Doch Indien besteht nicht nur aus High-Tech-Firmen und einer oberen Mittelschicht, die längst Teil der globalisierten Welt ist. Teils hautnah erlebten die Seminarteilnehmerinnen und -teilnehmer auch die riesigen Herausforderungen, vor denen das Land steht. Die Umweltverschmutzung, etwa in der Hauptstadt Delhi, hat extreme Ausmaße erreicht; Korruption und Bürokratie erwürgen noch so sinnvolle soziale Projekte. Frauenrechte sind zwar gesetzlich verankert, aber keine gelebte Realität. Das offiziell bereits 1949 durch die Verfassung abgeschaffte diskriminierende Kastenwesen durchdringt nach wie vor erkennbar das soziale Leben des Landes. Die hygienischen Verhältnisse sind teils katastrophal. Es fehlen Schulen, Lehrerinnen und Lehrer, um die nachdrängenden Generationen auszubilden, und der Hindu-Nationalismus nimmt zunehmend aggressive Züge an. Die Wachstumsraten mögen beeindruckend sein – mindestens ebenso beeindruckend waren für die Besucher aus Deutschland die krasse Armut und der alltägliche Verkehrskollaps.

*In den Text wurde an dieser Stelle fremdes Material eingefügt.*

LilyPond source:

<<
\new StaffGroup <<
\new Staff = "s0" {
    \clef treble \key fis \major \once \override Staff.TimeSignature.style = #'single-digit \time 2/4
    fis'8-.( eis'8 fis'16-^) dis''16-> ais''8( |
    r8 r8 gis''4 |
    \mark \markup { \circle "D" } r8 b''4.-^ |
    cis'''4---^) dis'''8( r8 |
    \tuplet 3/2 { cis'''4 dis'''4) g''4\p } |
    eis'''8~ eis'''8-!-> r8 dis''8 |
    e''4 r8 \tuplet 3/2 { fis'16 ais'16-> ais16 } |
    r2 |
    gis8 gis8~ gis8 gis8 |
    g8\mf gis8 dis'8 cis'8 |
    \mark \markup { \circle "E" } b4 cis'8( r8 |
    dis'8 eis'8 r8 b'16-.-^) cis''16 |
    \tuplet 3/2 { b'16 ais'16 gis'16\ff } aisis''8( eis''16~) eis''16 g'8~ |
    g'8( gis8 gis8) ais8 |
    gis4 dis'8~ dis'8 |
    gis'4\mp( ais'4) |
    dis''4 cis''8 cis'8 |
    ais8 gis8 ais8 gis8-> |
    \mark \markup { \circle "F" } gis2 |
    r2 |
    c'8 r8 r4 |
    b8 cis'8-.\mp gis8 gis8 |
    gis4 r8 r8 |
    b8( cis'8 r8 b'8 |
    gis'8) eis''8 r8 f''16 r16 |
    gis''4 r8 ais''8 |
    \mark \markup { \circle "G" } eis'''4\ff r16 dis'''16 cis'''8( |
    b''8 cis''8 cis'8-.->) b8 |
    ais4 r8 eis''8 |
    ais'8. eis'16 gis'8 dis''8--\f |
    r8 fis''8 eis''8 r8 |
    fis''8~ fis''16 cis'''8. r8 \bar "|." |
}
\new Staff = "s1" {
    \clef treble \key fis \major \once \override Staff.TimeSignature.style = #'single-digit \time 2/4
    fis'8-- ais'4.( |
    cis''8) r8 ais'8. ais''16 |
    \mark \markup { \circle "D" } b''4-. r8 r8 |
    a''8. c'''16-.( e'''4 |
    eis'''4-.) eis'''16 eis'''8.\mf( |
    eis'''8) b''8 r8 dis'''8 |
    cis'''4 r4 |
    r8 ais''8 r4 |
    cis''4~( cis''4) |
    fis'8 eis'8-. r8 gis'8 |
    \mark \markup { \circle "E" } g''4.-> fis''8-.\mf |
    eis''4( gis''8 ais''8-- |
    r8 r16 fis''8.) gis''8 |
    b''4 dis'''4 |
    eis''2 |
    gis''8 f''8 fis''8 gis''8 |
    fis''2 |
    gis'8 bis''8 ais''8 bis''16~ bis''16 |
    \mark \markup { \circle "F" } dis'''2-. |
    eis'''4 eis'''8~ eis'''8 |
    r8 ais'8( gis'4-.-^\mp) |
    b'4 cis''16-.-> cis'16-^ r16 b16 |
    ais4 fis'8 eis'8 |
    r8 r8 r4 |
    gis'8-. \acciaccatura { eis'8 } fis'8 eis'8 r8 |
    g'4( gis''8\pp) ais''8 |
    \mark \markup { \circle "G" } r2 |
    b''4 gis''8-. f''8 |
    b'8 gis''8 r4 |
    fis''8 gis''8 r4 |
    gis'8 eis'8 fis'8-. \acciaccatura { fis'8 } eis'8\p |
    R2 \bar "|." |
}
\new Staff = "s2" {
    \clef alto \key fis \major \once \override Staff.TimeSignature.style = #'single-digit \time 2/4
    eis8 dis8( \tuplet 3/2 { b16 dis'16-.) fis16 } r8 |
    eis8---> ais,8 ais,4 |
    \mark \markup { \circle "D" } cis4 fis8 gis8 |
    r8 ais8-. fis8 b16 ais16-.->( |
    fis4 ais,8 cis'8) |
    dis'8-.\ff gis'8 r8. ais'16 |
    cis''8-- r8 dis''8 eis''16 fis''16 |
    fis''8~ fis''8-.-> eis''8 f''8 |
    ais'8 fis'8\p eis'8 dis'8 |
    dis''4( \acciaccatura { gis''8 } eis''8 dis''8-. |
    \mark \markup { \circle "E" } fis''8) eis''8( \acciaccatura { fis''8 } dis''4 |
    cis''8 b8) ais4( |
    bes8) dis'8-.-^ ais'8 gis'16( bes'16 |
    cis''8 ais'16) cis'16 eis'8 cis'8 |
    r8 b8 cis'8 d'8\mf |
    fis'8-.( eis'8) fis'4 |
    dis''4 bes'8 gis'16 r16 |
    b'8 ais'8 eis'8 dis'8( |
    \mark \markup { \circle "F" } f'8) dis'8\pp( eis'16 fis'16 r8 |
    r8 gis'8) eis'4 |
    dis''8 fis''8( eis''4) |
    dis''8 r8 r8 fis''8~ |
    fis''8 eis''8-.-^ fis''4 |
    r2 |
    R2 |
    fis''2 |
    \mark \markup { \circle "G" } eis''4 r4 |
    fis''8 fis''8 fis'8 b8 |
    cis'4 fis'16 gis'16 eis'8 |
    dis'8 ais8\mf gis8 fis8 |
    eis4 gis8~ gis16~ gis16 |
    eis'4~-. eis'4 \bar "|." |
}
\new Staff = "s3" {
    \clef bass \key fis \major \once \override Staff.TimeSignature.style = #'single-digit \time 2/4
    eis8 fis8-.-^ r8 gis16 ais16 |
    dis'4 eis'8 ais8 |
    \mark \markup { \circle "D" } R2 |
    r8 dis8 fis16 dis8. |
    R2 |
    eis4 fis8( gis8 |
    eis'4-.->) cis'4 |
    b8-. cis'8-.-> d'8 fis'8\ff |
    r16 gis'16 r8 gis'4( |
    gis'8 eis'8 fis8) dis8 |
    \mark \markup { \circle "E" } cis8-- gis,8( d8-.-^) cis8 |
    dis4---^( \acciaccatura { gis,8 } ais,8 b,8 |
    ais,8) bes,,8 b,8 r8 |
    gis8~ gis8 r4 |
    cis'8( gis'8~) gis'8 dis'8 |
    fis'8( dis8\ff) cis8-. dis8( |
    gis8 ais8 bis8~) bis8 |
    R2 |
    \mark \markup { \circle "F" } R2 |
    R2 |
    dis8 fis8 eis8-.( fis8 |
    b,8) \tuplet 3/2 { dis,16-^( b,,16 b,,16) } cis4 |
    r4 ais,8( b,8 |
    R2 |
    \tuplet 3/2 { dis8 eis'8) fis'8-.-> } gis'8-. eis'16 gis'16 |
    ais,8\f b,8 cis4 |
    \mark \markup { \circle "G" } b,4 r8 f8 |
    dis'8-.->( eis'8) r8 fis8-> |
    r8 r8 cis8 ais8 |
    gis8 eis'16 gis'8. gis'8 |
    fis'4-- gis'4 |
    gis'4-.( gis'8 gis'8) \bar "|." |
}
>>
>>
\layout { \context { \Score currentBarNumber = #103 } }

Beeindruckende Entwicklung, beständige Probleme

Links im Foto fährt ein Mensch Motorrad, rechts daneben läuft ein Mensch, der ein Rind an der Leine führt.

Kontrastprogramm: Wirtschaftliches Aufsreben und traditionelle Landwirtschaft existieren in Indien oft direkt nebeneinander. Foto: BAKS/Wagner

Ob Indien diese Probleme lösen kann oder ob sie den wirtschaftlichen Aufschwung scheitern lassen können, ist noch lange nicht ausgemacht. Dem Seminar blieb der oft verwirrende Eindruck eines Giganten, der seit dem Beginn der wirtschaftlichen Liberalisierung Anfang der 1990er Jahre zwar eine beeindruckende Entwicklung genommen hat und gerade unter der gegenwärtigen Regierung Modi über viel Selbstbewusstsein verfügt, der aber auch noch weit davon entfernt ist, zahlreiche alte und neue Hindernisse auf dem Weg zum globalen Akteur aus dem Weg zu räumen.

Dazu gehört auch das Verhältnis zu Pakistan. Indien spielt nach eigenem Selbstverständnis bereits in einer höheren globalen Liga und blickt deshalb auf das mit großen wirtschaftlichen und sicherheitspolitischen Problemen belastete Pakistan herab, nutzt seine Position aber nicht, um das gespannte Nachbarschaftsverhältnis zu verbessern. Eine Politik der ausgestreckten Hand, geschweige denn der ernsthafte Versuch, den Kaschmirkonflikt endlich politisch zu lösen, sind weder für die Politik noch für die Gesellschaft Indiens eine Option. Im Gegenteil, nach indischer Lesart gehört ganz Kaschmir legitim zu Indien. So katastrophal ein Krieg für die Region wäre, bleiben die Fronten zwischen den beiden Atommächten somit verhärtet.